Oyun etkinlikleri: Son 15 yıl içinde çocuğun gelişiminde oyunun rolü eğitimcilerin ve psikologların ilgi odağı olmuştur. Ancak oyunun gelişimde veya eğitimde rolü olduğu kabul edildiğinde öncelikle onıı diğer davranışlardan ayırt eden özelliklerinin ne olduğunu bilmek gerekmektedir. Bu nedenle oyunun tanımı önem kazanmaktadır.

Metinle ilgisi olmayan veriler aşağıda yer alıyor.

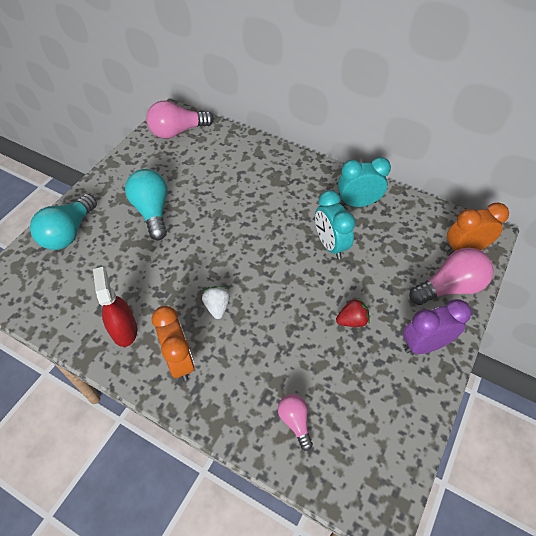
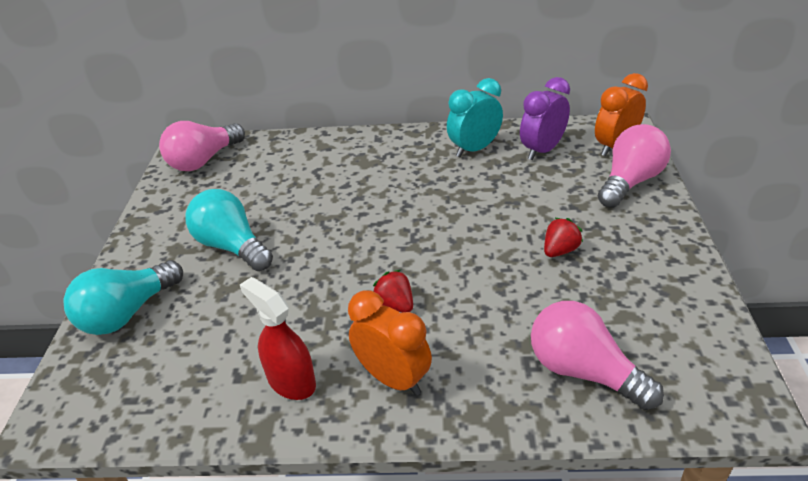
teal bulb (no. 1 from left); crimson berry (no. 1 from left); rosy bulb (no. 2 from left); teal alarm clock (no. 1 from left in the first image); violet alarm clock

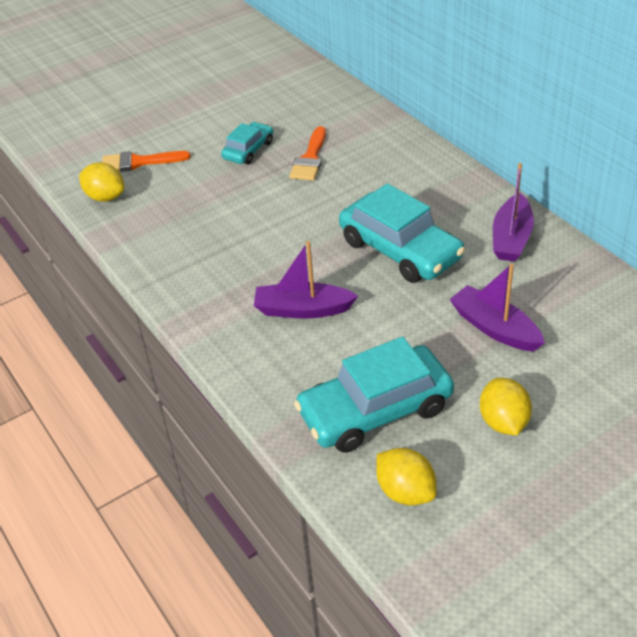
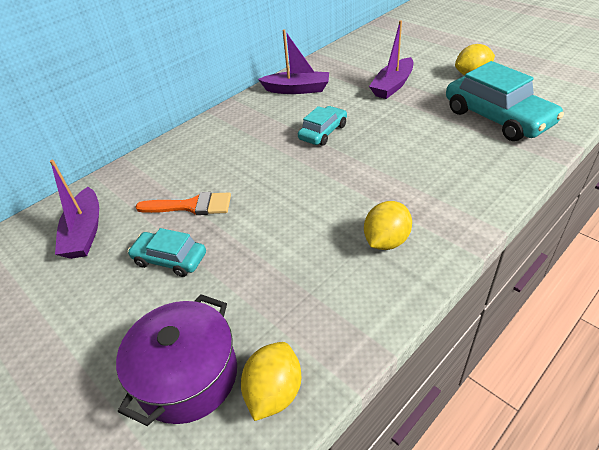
violet cooking pot; violet toy boat (no. 1 from left); teal toy car (no. 2 from left); bright yellow citrus fruit (no. 2 from left)

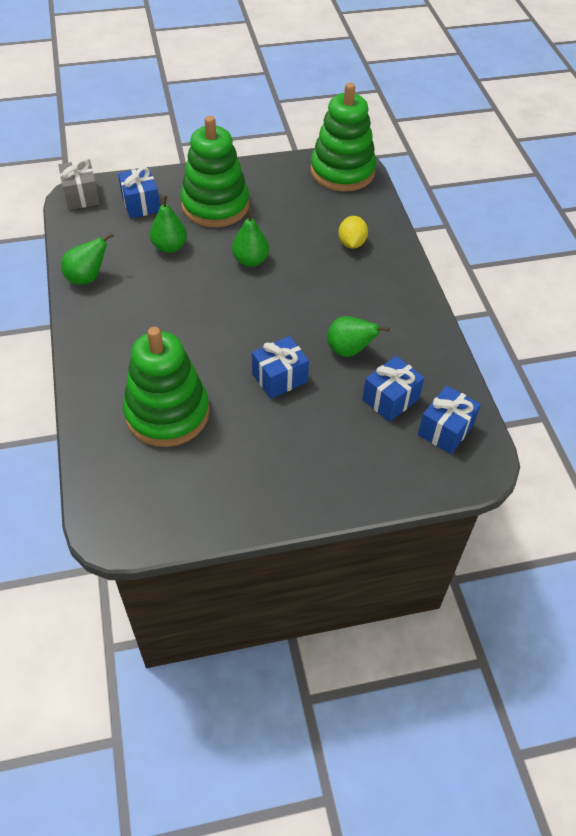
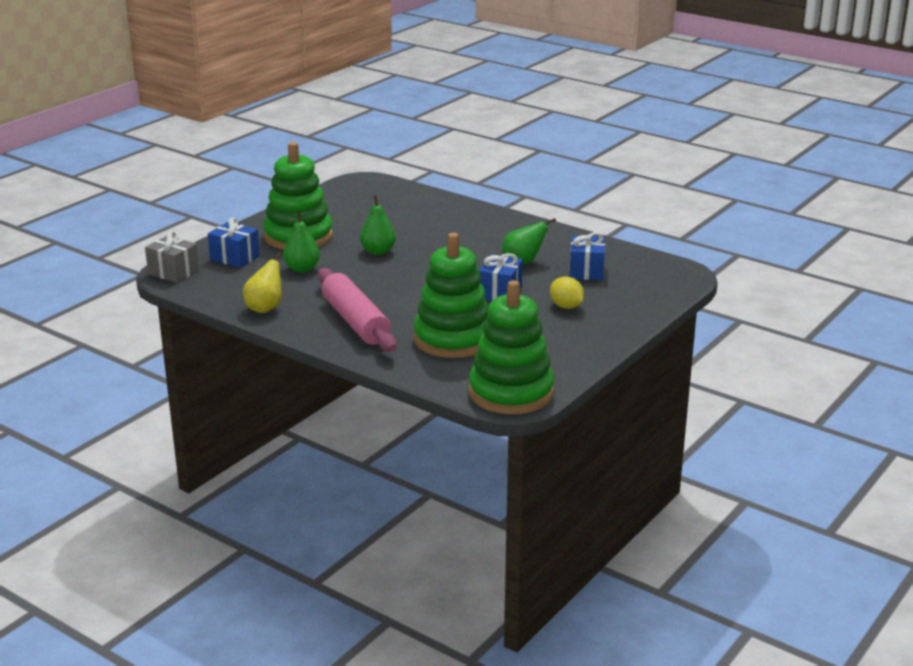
bright yellow toy pear; green stacking toy (no. 3 from left); bright yellow citrus fruit; blue gift (no. 4 from left in the first image); rosy pastry roller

Değişik uzmanlar oyuna ilişkin ölçütler belirleyerek listeler yapmışlar, ama oyunu belirleyen davranışları içeren bu listeler birbirleriyle tam bir uyum göstermemiştir.

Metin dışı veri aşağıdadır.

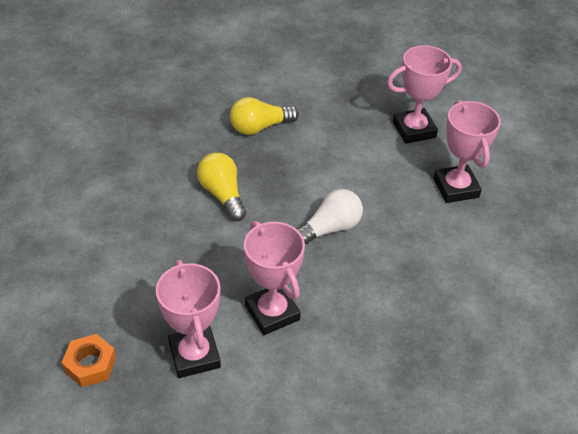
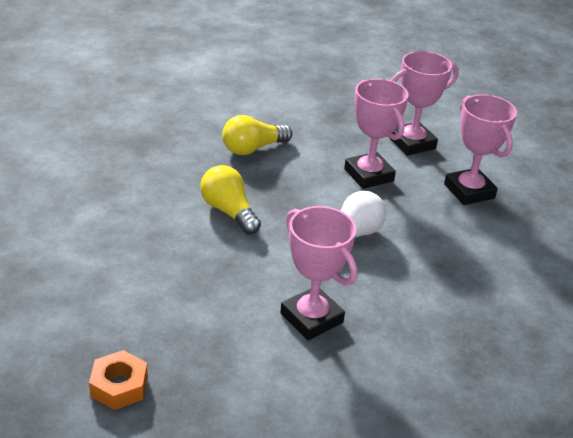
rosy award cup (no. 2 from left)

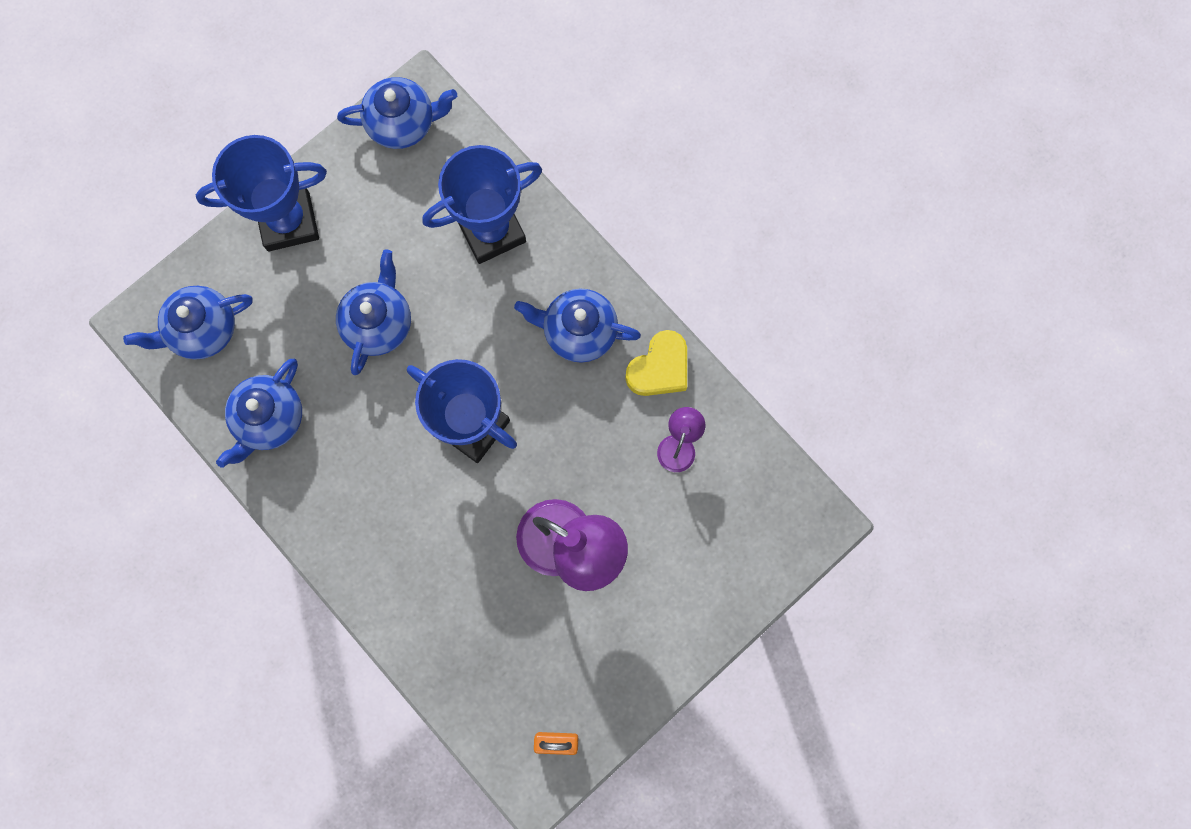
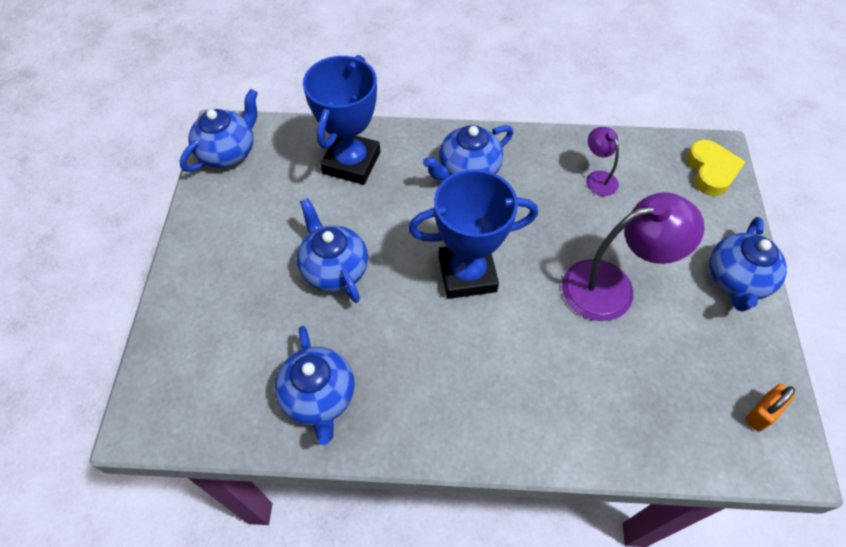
blue tea pot (no. 5 from left); blue award cup (no. 1 from left in the first image); bright yellow heart shape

Piaget'ye göre oyun bir uyumdur. Çocuğun kas sistemini geliştiren aktif oyun, aynı zamanda çocukta Biriken enerjinin boşalmasını sağlar (Aktaran: Charles, 1992).

Okulöncesi eğitim kurumlarında yürütülen oyun etkinlikleri büyük ölçüde resim ve resim malzemeleriyle iç içedir. Çünkü çocuk ne kadar geniş bir fiziksel ortama sahipse gelişimi de o kadar sağlıklı ve ileri düzeyde olacaktır.

Çeşitli biçim ve boyutlardaki oyun malzemesiyle oynaya oynaya çocuk renk boyut ve objelerin anlamlarını kavrar. Oyun, çocuğun içinde bulunduğu çevreyi, yaşamı algılamasını ve kavramasını, gerçekle gerçek olmayanı ayırabilmesini öğretir.

Çocuklar özel yaşamlarındaki bazı sorunlarını oyun yoluyla çözebilirler. Örneğin, okulda el yazısında zorluk çeken bir çocuk, yazı için gerekli olan el hareketlerini, kil faaliyeti, resim ya da boya yoluyla kazanabilir.

Etkinliklerinin Uygulanması: Etkinlikler uygulanırken; çocukların aktif katılımı sağlanarak onların okulda arkadaşları, evde ise aileleri ile birlikte ortak amaç doğrultusunda yönlendirilerek sorumluluk almaları desteklenmelidir.

· Etkinlikler sırasında bireysel çalışmalarla, küçük ve büyük grup çalışmalarına dengeli olarak yer verilmelidir.

· Seçilen etkinlikler çocuğun yaşantılarından yararlanılarak oluşturulmalıdır.

· Etkinlikler, çocukların bildiklerinden ve başarabildiklerinden başlayarak plânlanmalı, bu doğrultuda geliştirilmeli ve zenginleştirilmelidir.

· Etkinlikleri uygulamaya başlamadan önce, gerekli materyallerin sınıf içinde hazır bulundurulması önemlidir.

· Etkinliklerin başlatılmasında ve sürdürülmesinde çocukların etkin katılımları sağlanmalıdır.

· Gün içinde uygulanan birden fazla etkinlik bir bütün oluşturmalıdır. · Etkinliklerin uygulanmasında esneklik ilkesi göz önünde bulundurularak çocukların düşünceleri ve tercihleri dikkate alınmalı, onların ilgi ve tercihleri doğrultusunda hareket etmelerine olanak verilmelidir. Öğretmen, plânda yer alan etkinliklerin sıralarını değiştirebilir, sürelerini kısaltıp uzatabilir ya da fırsatı değerlendirerek farklı çalışmalara yer verebilir.